Önceki gün birkaç işimi halletmek için Nişantaşı’nın neredeyse girip çıkmadığım sokağı kalmadı.

Tam kapanma öncesinde İstanbul’un birçok semti gibi Nişantaşı da inanılmaz kalabalıktı. Ancak şu iki yer çok dikkatimi çekti:

 

1-Tekel bayileri.

2-Kuaförler.

 

-Birincinin sebebini önce anlamadım. Çünkü önünde adeta kuyruklar vardı. Sonradan öğrendim ki, tam kapanma süresince alkol satışı yasakmış. Hatta etrafımda üç-beş kişi, “Normalde pek içmem ama olsun alayım evde bulunsun” gibi cümleler kuruyordu. Malum evlerdeyiz. Ne olacağı belli mi olur!!!

-İkincisinin sebebini anlıyorum malum tam kapanma. Kadınlar süse-püse düşkündür. E saçlara ekstra aklar düşüyor şu ara. Aynada insan kendini görünce iyice morali bozuluyor derken önlem almak şart. Kuaförlerde saçlar boyanıyor, manikür-pedikür yapılıyordu.

 

 

Yani ahali karantinaya hazır.

Bakalım 17 gün sonra nasıl çıkacağız?

 

 

Evet evet şahsen meraktayım.

 

Çünkü bu kez öyle Mart 2020’deki kapanmaya benzemiyor.

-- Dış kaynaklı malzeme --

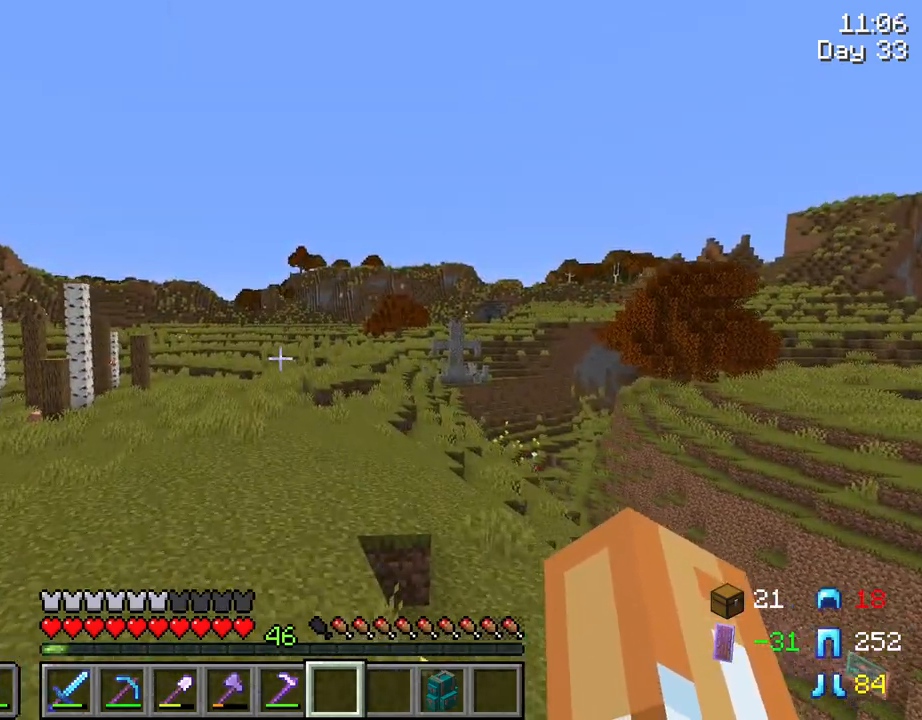
{"keys": ["space", "tab", "w"], "mouse": [], "mouse_move": "still", "events": [[350, "tab", "down"]]}
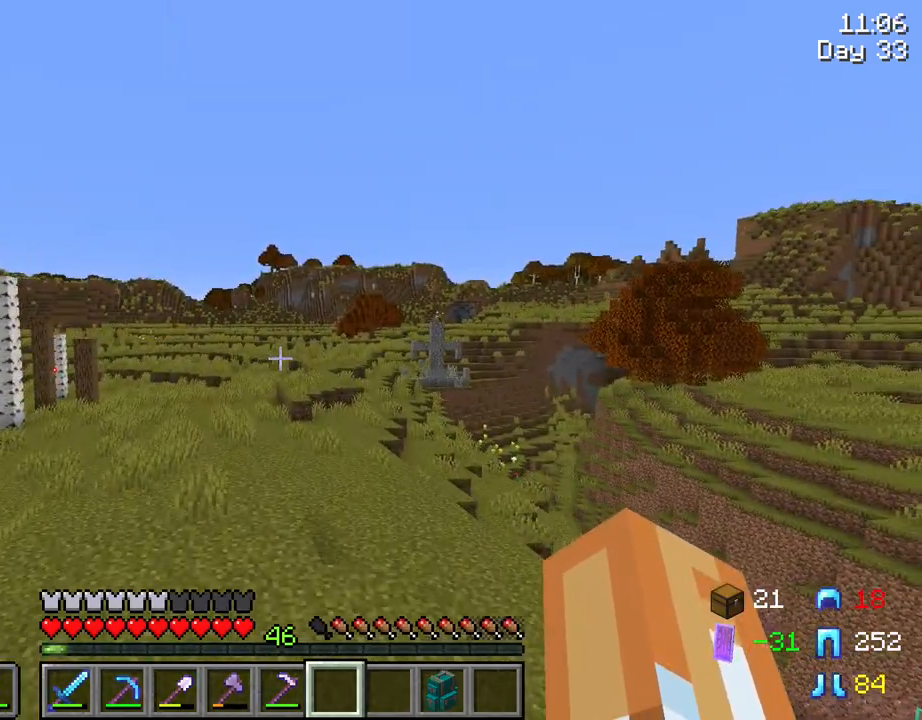
{"keys": ["space", "tab", "w"], "mouse": [], "mouse_move": "still", "events": []}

Çünkü insanlarda sabır ciddi azalmış durumda.

İlk kapanma gibi “Ekmekler yapılsın”, “Evlerde spor yapılsın”, “Ah evimi keşfettim”, “Evde sürekli bir yerleri topluyorum”, “Evimi boyuyorum”, “Puzzle yapıyorum” gibi durumlar yok.

 

Bu sefer insanlarda ne sabır kaldı.

Ne para…

Ne güç…

Ne de enerji…

O sebeptendir ki, karantina sonunu sizler gibi ben de çok ama çok merak ediyorum.

Hadi bakalım. Karantinada görüşürüz.

Koronanın ettikleri

Evet işte olan oldu.

Sinema dünyasının heyecanla beklediği 93’üncü Oscar ödülleri sahiplerini buldu bulmasına.

Ama bu sene sönük, tatsız, heyecansız geçti.

“Nerede o eski kırmızı halı” derken bir de ne olsun, spor ayakkabıları ile millet cirit attı.

En İyi Yönetmen heykelciğini kapan Chloe Zhao kırmızı halıda spor ayakkabı ile pozunu verdi. Düşünün “Korona var ne topuklusu” der gibiydi.

Millete öyle bir rahatlık çökmüş durumda. Sadece o mu?

Crocs’larıyla poz verenler dahi vardı.

Düşünün koskoca kırmızı halıda Zendaya dışında şöyle aklımızda kalan bir güzellik bile yoktu.

Lütfen şu 2021 bir an önce bitebilir mi?

Hatta lütfen 2020’yi de hatırlamayalım.